US weekly export sales and global cotton prices have been supported throughout the current crop year by solid demand from China.
Beijing began a stockpiling program in 2011, and China is now forecast to hold more than 60 percent of projected global inventories by the end of the 2013/14 crop year through July 2014.
Prices felt technical pressure after the December contract closed below its 50- and 100-day moving averages on Friday.
The front-month July contract settled down 2.17 cents, or 2.5 percent, at 82.98 cents a lb, as it headed toward expiration on July 9.
The July contract climbed above 90 cents earlier this month as investors boosted their bullish bets in cotton futures and options.
Since then, open interest has dropped as prices have fallen, interpreted as evidence of long liquidation.
Total open interest reached 162,076 contracts on Friday, down 6,951 lots from the previous session, the most recent ICE data showed.

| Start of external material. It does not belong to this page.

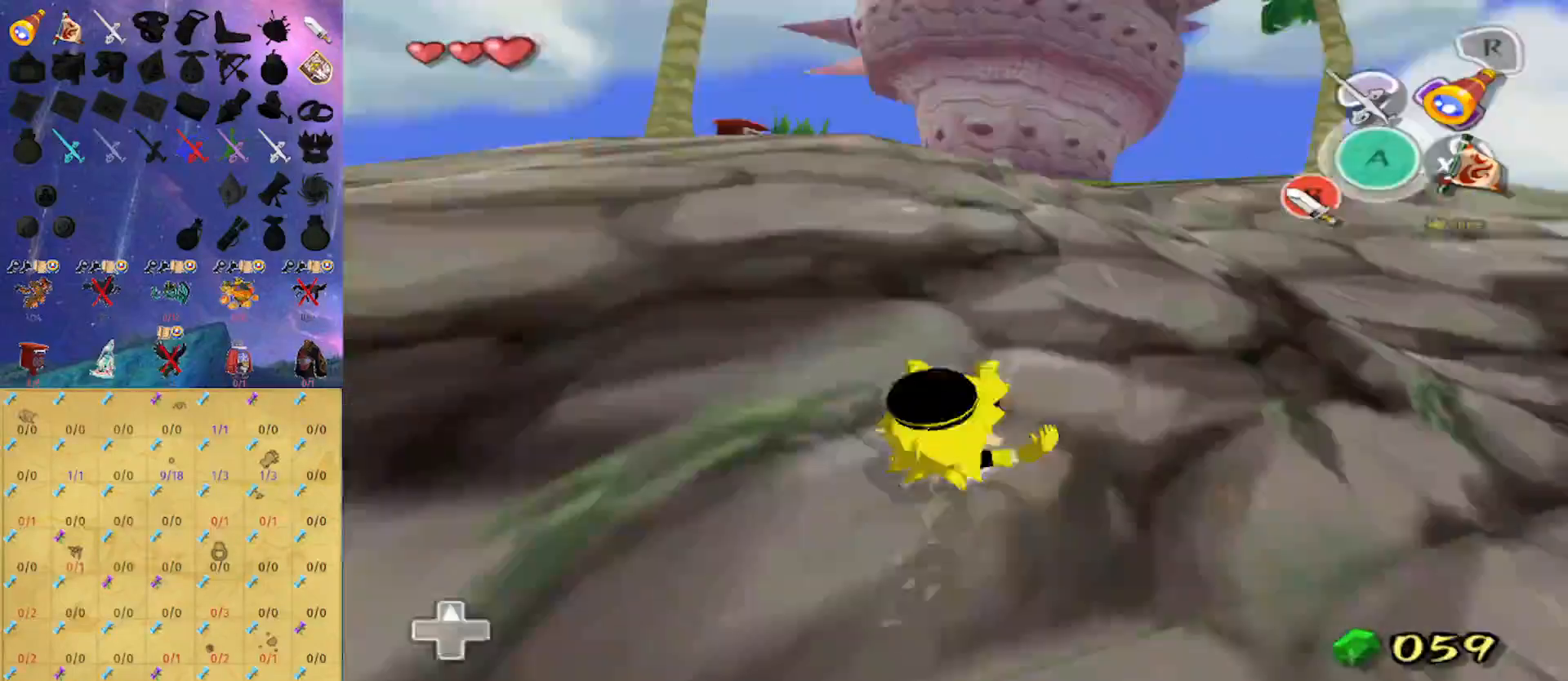
{"buttons": [], "left_stick": "up", "right_stick": "center", "events": [[133, "A", "down"], [267, "A", "up"], [367, "right_stick", "down"], [500, "right_stick", "center"]]}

The first notice day for July deliveries showed one brokerage expected to take delivery of 116 contracts worth of cotton, or about 12,000 bales, according to an ICE notice.
That was a small portion of total exchange stocks that reached more than 574,000 bales on Friday, with another 53,000 bales awaiting review by the US Department of Agriculture (USDA), according to the most recent ICE data.
Concerns over short supplies helped drive the surge in July prices this month, but rising exchange stocks have eased some of those concerns.
Dealers eyed a USDA report due on Friday for an updated acreage outlook for the United States, the world's top exporter.
Recent rains in drought-plagued Texas, the top producing state, have improved the 2013/14 crop outlook, dealers said.